» Exercise
Output all of the data exactly, keeping any images out of the copy.

» Provided records
——
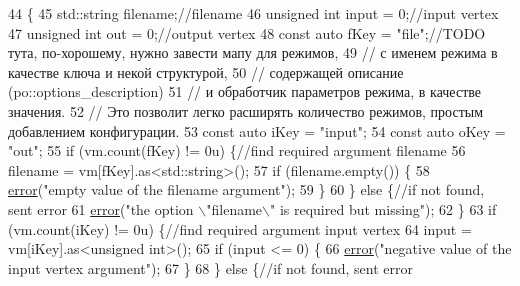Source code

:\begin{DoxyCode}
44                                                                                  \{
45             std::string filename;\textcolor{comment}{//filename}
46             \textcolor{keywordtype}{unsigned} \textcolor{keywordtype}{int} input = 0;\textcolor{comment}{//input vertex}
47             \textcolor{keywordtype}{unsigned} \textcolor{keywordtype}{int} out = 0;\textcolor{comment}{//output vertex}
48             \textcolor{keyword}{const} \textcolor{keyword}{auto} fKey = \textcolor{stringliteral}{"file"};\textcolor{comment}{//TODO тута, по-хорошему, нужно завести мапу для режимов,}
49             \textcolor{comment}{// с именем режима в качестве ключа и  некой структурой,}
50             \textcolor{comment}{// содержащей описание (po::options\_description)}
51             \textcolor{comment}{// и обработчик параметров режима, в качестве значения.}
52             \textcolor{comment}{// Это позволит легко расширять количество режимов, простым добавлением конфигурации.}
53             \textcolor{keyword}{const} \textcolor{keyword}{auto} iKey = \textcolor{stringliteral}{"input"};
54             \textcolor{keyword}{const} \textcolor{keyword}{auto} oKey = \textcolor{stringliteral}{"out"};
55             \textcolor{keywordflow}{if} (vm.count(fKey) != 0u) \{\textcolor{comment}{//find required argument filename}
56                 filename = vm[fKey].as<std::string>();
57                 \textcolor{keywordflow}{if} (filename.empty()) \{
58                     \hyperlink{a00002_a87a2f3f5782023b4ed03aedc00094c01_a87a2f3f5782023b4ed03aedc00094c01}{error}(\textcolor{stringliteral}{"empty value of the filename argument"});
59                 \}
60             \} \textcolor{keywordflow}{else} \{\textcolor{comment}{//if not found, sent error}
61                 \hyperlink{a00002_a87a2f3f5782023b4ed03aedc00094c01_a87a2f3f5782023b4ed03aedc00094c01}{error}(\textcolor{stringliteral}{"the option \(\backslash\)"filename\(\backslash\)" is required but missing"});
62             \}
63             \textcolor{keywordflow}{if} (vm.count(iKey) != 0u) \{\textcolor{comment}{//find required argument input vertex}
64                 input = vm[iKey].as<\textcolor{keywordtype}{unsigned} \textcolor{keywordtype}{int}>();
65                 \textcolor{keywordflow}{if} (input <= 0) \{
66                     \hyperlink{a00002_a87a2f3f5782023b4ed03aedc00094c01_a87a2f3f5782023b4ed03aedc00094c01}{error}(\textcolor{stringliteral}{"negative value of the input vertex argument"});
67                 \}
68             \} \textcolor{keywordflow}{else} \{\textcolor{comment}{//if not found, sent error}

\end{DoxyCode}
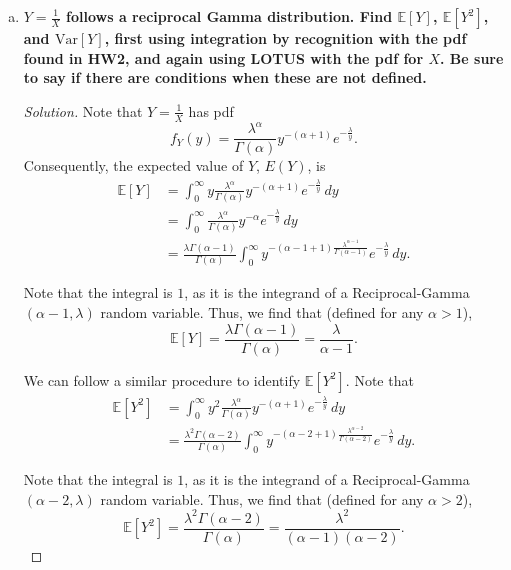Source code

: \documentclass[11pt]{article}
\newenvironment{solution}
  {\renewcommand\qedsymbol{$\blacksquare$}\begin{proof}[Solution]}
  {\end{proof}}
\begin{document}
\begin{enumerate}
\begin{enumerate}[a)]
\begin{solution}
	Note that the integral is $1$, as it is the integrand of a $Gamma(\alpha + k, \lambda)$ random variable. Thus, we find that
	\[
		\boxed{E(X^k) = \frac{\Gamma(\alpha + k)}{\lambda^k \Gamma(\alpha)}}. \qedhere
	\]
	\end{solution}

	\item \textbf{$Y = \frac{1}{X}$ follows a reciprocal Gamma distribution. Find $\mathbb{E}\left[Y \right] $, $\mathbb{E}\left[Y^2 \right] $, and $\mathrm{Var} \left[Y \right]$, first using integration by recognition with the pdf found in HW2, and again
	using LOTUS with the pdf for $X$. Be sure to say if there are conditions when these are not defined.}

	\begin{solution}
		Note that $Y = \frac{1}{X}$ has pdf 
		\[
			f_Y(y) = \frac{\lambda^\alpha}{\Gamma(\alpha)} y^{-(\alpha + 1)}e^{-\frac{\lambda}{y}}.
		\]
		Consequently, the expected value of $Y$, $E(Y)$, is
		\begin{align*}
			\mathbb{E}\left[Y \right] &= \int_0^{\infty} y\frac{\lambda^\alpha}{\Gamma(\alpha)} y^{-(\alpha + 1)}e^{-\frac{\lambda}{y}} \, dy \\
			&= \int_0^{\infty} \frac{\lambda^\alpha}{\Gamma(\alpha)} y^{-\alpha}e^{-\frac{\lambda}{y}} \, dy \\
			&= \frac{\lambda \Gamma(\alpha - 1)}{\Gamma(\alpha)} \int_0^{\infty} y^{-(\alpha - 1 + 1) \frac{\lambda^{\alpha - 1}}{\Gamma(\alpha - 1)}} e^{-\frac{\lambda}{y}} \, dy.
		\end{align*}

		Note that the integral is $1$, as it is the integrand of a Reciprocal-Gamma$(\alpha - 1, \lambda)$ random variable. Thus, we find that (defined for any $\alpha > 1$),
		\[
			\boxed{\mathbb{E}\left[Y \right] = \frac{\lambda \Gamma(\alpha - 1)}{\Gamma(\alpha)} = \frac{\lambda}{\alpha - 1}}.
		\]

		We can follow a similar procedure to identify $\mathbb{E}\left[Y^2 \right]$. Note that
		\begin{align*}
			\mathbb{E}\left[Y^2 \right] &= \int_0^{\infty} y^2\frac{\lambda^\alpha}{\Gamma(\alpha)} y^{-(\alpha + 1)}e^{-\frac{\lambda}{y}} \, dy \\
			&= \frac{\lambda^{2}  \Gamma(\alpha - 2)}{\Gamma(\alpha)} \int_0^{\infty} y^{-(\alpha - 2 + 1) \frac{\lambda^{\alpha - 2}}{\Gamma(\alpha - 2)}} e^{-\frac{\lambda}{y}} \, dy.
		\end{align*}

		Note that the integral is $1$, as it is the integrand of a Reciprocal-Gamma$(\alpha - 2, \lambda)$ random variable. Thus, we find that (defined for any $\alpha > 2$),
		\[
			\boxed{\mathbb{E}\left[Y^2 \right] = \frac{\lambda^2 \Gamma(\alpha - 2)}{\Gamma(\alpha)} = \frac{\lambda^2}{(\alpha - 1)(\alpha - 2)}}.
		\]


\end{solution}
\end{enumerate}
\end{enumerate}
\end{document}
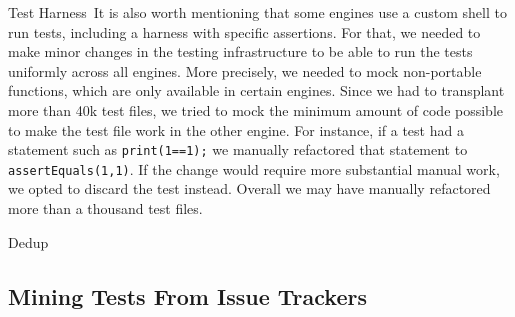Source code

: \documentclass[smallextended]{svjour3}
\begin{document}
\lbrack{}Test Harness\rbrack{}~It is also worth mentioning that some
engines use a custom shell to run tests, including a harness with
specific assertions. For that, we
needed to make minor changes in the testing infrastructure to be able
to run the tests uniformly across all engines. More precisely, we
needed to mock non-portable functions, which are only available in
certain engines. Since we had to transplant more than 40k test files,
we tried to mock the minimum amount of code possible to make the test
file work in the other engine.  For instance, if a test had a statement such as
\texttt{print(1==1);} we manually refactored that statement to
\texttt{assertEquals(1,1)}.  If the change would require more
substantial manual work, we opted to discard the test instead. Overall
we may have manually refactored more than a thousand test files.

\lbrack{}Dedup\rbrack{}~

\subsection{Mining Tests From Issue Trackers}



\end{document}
——
» Your solution
Source code

:\begin{DoxyCode}
44                                                                                  \{
45             std::string filename;\textcolor{comment}{//filename}
46             \textcolor{keywordtype}{unsigned} \textcolor{keywordtype}{int} input = 0;\textcolor{comment}{//input vertex}
47             \textcolor{keywordtype}{unsigned} \textcolor{keywordtype}{int} out = 0;\textcolor{comment}{//output vertex}
48             \textcolor{keyword}{const} \textcolor{keyword}{auto} fKey = \textcolor{stringliteral}{"file"};\textcolor{comment}{//TODO тута, по-хорошему, нужно завести мапу для режимов,}
49             \textcolor{comment}{// с именем режима в качестве ключа и  некой структурой,}
50             \textcolor{comment}{// содержащей описание (po::options\_description)}
51             \textcolor{comment}{// и обработчик параметров режима, в качестве значения.}
52             \textcolor{comment}{// Это позволит легко расширять количество режимов, простым добавлением конфигурации.}
53             \textcolor{keyword}{const} \textcolor{keyword}{auto} iKey = \textcolor{stringliteral}{"input"};
54             \textcolor{keyword}{const} \textcolor{keyword}{auto} oKey = \textcolor{stringliteral}{"out"};
55             \textcolor{keywordflow}{if} (vm.count(fKey) != 0u) \{\textcolor{comment}{//find required argument filename}
56                 filename = vm[fKey].as<std::string>();
57                 \textcolor{keywordflow}{if} (filename.empty()) \{
58                     \hyperlink{a00002_a87a2f3f5782023b4ed03aedc00094c01_a87a2f3f5782023b4ed03aedc00094c01}{error}(\textcolor{stringliteral}{"empty value of the filename argument"});
59                 \}
60             \} \textcolor{keywordflow}{else} \{\textcolor{comment}{//if not found, sent error}
61                 \hyperlink{a00002_a87a2f3f5782023b4ed03aedc00094c01_a87a2f3f5782023b4ed03aedc00094c01}{error}(\textcolor{stringliteral}{"the option \(\backslash\)"filename\(\backslash\)" is required but missing"});
62             \}
63             \textcolor{keywordflow}{if} (vm.count(iKey) != 0u) \{\textcolor{comment}{//find required argument input vertex}
64                 input = vm[iKey].as<\textcolor{keywordtype}{unsigned} \textcolor{keywordtype}{int}>();
65                 \textcolor{keywordflow}{if} (input <= 0) \{
66                     \hyperlink{a00002_a87a2f3f5782023b4ed03aedc00094c01_a87a2f3f5782023b4ed03aedc00094c01}{error}(\textcolor{stringliteral}{"negative value of the input vertex argument"});
67                 \}
68             \} \textcolor{keywordflow}{else} \{\textcolor{comment}{//if not found, sent error}

\end{DoxyCode}
Source code

: \documentclass[11pt]{article}
\newenvironment{solution}
  {\renewcommand\qedsymbol{$\blacksquare$}\begin{proof}[Solution]}
  {\end{proof}}
\begin{document}
\begin{enumerate}
\begin{enumerate}[a)]
\begin{solution}
	Note that the integral is $1$, as it is the integrand of a $Gamma(\alpha + k, \lambda)$ random variable. Thus, we find that
	\[
		\boxed{E(X^k) = \frac{\Gamma(\alpha + k)}{\lambda^k \Gamma(\alpha)}}. \qedhere
	\]
	\end{solution}

	\item \textbf{$Y = \frac{1}{X}$ follows a reciprocal Gamma distribution. Find $\mathbb{E}\left[Y \right] $, $\mathbb{E}\left[Y^2 \right] $, and $\mathrm{Var} \left[Y \right]$, first using integration by recognition with the pdf found in HW2, and again
	using LOTUS with the pdf for $X$. Be sure to say if there are conditions when these are not defined.}

	\begin{solution}
		Note that $Y = \frac{1}{X}$ has pdf 
		\[
			f_Y(y) = \frac{\lambda^\alpha}{\Gamma(\alpha)} y^{-(\alpha + 1)}e^{-\frac{\lambda}{y}}.
		\]
		Consequently, the expected value of $Y$, $E(Y)$, is
		\begin{align*}
			\mathbb{E}\left[Y \right] &= \int_0^{\infty} y\frac{\lambda^\alpha}{\Gamma(\alpha)} y^{-(\alpha + 1)}e^{-\frac{\lambda}{y}} \, dy \\
			&= \int_0^{\infty} \frac{\lambda^\alpha}{\Gamma(\alpha)} y^{-\alpha}e^{-\frac{\lambda}{y}} \, dy \\
			&= \frac{\lambda \Gamma(\alpha - 1)}{\Gamma(\alpha)} \int_0^{\infty} y^{-(\alpha - 1 + 1) \frac{\lambda^{\alpha - 1}}{\Gamma(\alpha - 1)}} e^{-\frac{\lambda}{y}} \, dy.
		\end{align*}

		Note that the integral is $1$, as it is the integrand of a Reciprocal-Gamma$(\alpha - 1, \lambda)$ random variable. Thus, we find that (defined for any $\alpha > 1$),
		\[
			\boxed{\mathbb{E}\left[Y \right] = \frac{\lambda \Gamma(\alpha - 1)}{\Gamma(\alpha)} = \frac{\lambda}{\alpha - 1}}.
		\]

		We can follow a similar procedure to identify $\mathbb{E}\left[Y^2 \right]$. Note that
		\begin{align*}
			\mathbb{E}\left[Y^2 \right] &= \int_0^{\infty} y^2\frac{\lambda^\alpha}{\Gamma(\alpha)} y^{-(\alpha + 1)}e^{-\frac{\lambda}{y}} \, dy \\
			&= \frac{\lambda^{2}  \Gamma(\alpha - 2)}{\Gamma(\alpha)} \int_0^{\infty} y^{-(\alpha - 2 + 1) \frac{\lambda^{\alpha - 2}}{\Gamma(\alpha - 2)}} e^{-\frac{\lambda}{y}} \, dy.
		\end{align*}

		Note that the integral is $1$, as it is the integrand of a Reciprocal-Gamma$(\alpha - 2, \lambda)$ random variable. Thus, we find that (defined for any $\alpha > 2$),
		\[
			\boxed{\mathbb{E}\left[Y^2 \right] = \frac{\lambda^2 \Gamma(\alpha - 2)}{\Gamma(\alpha)} = \frac{\lambda^2}{(\alpha - 1)(\alpha - 2)}}.
		\]


\end{solution}
\end{enumerate}
\end{enumerate}
\end{document}
Source code

: \documentclass[smallextended]{svjour3}
\begin{document}
\lbrack{}Test Harness\rbrack{}~It is also worth mentioning that some
engines use a custom shell to run tests, including a harness with
specific assertions. For that, we
needed to make minor changes in the testing infrastructure to be able
to run the tests uniformly across all engines. More precisely, we
needed to mock non-portable functions, which are only available in
certain engines. Since we had to transplant more than 40k test files,
we tried to mock the minimum amount of code possible to make the test
file work in the other engine.  For instance, if a test had a statement such as
\texttt{print(1==1);} we manually refactored that statement to
\texttt{assertEquals(1,1)}.  If the change would require more
substantial manual work, we opted to discard the test instead. Overall
we may have manually refactored more than a thousand test files.

\lbrack{}Dedup\rbrack{}~

\subsection{Mining Tests From Issue Trackers}



\end{document}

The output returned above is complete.